Copied exactly and without pictures, the lines from the beginning of the entries through the one that holds "SIMPOL phase transfer reactions are" should form the entire reply.
┄┄┄┄┄┄
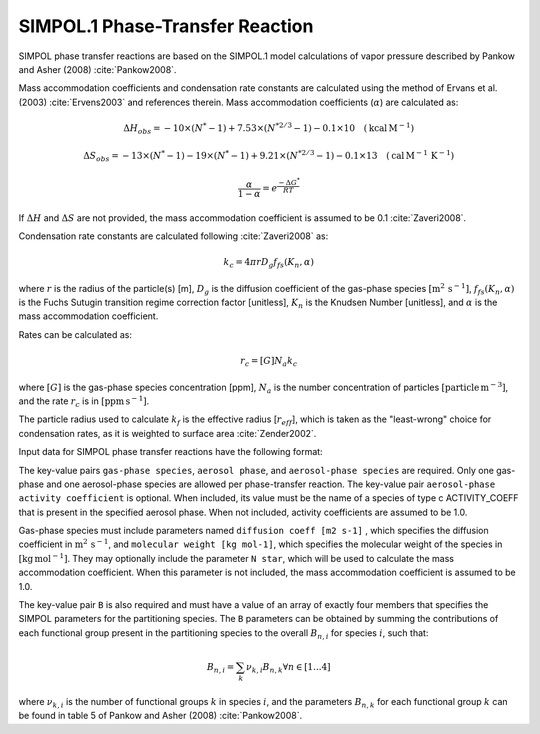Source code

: SIMPOL.1 Phase-Transfer Reaction
================================

SIMPOL phase transfer reactions are based on the SIMPOL.1 model calculations of vapor pressure described by Pankow and Asher (2008) :cite:`Pankow2008`.

Mass accommodation coefficients and condensation rate constants are calculated using the method of Ervans et al. (2003) :cite:`Ervens2003` and references therein. Mass accommodation coefficients (:math:`\alpha`) are calculated as:

.. math::

   \Delta H_{obs} = -10 \times (N^*-1) + 7.53 \times (N^{*2/3}-1) - 0.1 \times 10 \quad (\text{kcal}\,\text{M}^{-1})

.. math::

   \Delta S_{obs} = -13 \times (N^*-1) - 19 \times (N^*-1) + 9.21 \times (N^{*2/3}-1) - 0.1 \times 13 \quad (\text{cal}\,\text{M}^{-1}\,\text{K}^{-1})

.. math::

   \frac{\alpha}{1-\alpha} = e^{\frac{-\Delta G^{*}}{RT}}

If :math:`\Delta H` and :math:`\Delta S` are not provided, the mass accommodation coefficient is assumed to be 0.1 :cite:`Zaveri2008`.

Condensation rate constants are calculated following :cite:`Zaveri2008` as:

.. math::

   k_c = 4 \pi r D_g f_{fs}( K_n, \alpha )

where :math:`r` is the radius of the particle(s) [m], :math:`D_g` is the diffusion coefficient of the gas-phase species :math:`[\mathrm{m}^2\,\mathrm{s}^{-1}]`,
:math:`f_{fs}( K_n, \alpha )` is the Fuchs Sutugin transition regime correction factor [unitless], :math:`K_n` is the Knudsen Number [unitless], and :math:`\alpha` is the mass accommodation coefficient.

Rates can be calculated as:

.. math::

   r_c = [G] N_a k_c

where :math:`[G]` is the gas-phase species concentration [ppm], :math:`N_a` is the number concentration of particles 
:math:`[\mathrm{particle}\,\mathrm{m}^{-3}]`, and the rate :math:`r_c` is in :math:`[\mathrm{ppm}\,\mathrm{s}^{-1}]`.

The particle radius used to calculate :math:`k_{f}` is the effective radius [:math:`r_{eff}`], which is taken as the "least-wrong" choice for condensation rates, as it is weighted to surface area :cite:`Zender2002`.

Input data for SIMPOL phase transfer reactions have the following format:

.. tab-set::

    .. tab-item:: YAML

        .. code-block:: yaml

            type: SIMPOL_PHASE_TRANSFER
            gas-phase species: my gas spec
            aerosol phase: my aero phase
            aerosol-phase species: my aero spec
            aerosol-phase activity coefficient: my aero act coeff
            B: [ 123.2e3, -41.24, 2951.2, -1.245e-4 ]
            ...

    .. tab-item:: JSON

        .. code-block:: json

            {
                "type": "SIMPOL_PHASE_TRANSFER",
                "gas-phase species": "my gas spec",
                "aerosol phase": "my aero phase",
                "aerosol-phase species": "my aero spec",
                "aerosol-phase activity coefficient": "my aero act coeff",
                "B": [ 123.2e3, -41.24, 2951.2, -1.245e-4 ],
            }

The key-value pairs ``gas-phase species``, ``aerosol phase``, and ``aerosol-phase species`` are required. 
Only one gas-phase and one aerosol-phase species are allowed per phase-transfer reaction. 
The key-value pair ``aerosol-phase activity coefficient`` is optional. 
When included, its value must be the name of a species of type \c ACTIVITY_COEFF that is present in the specified aerosol phase. 
When not included, activity coefficients are assumed to be 1.0.

Gas-phase species must include parameters named ``diffusion coeff [m2 s-1]`` , which specifies the diffusion coefficient in :math:`\mathrm{m}^2\,\mathrm{s}^{-1}`,
and ``molecular weight [kg mol-1]``, which specifies the molecular weight of the species in :math:`[\mathrm{kg}\,\mathrm{mol}^{-1}]`. 
They may optionally include the parameter ``N star``, which will be used to calculate the mass accommodation coefficient. When this parameter is not included, the mass accommodation coefficient is assumed to be 1.0.

The key-value pair ``B`` is also required and must have a value of an array of exactly four members that specifies the SIMPOL parameters for the partitioning species. The ``B`` parameters can be obtained by summing the contributions of each functional group present in the partitioning species to the overall :math:`B_{n,i}` for species :math:`i`, such that:

.. math::

   B_{n,i} = \sum_{k} \nu_{k,i} B_{n,k} \forall n \in [1...4]

where :math:`\nu_{k,i}` is the number of functional groups :math:`k` in species :math:`i`, and the parameters :math:`B_{n,k}` for each functional group :math:`k` can be found in table 5 of Pankow and Asher (2008) :cite:`Pankow2008`.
┄┄┄┄┄┄
EXERCISE SOLUTION:
Source code

: SIMPOL.1 Phase-Transfer Reaction
================================

SIMPOL phase transfer reactions are based on the SIMPOL.1 model calculations of vapor pressure described by Pankow and Asher (2008) :cite:`Pankow2008`.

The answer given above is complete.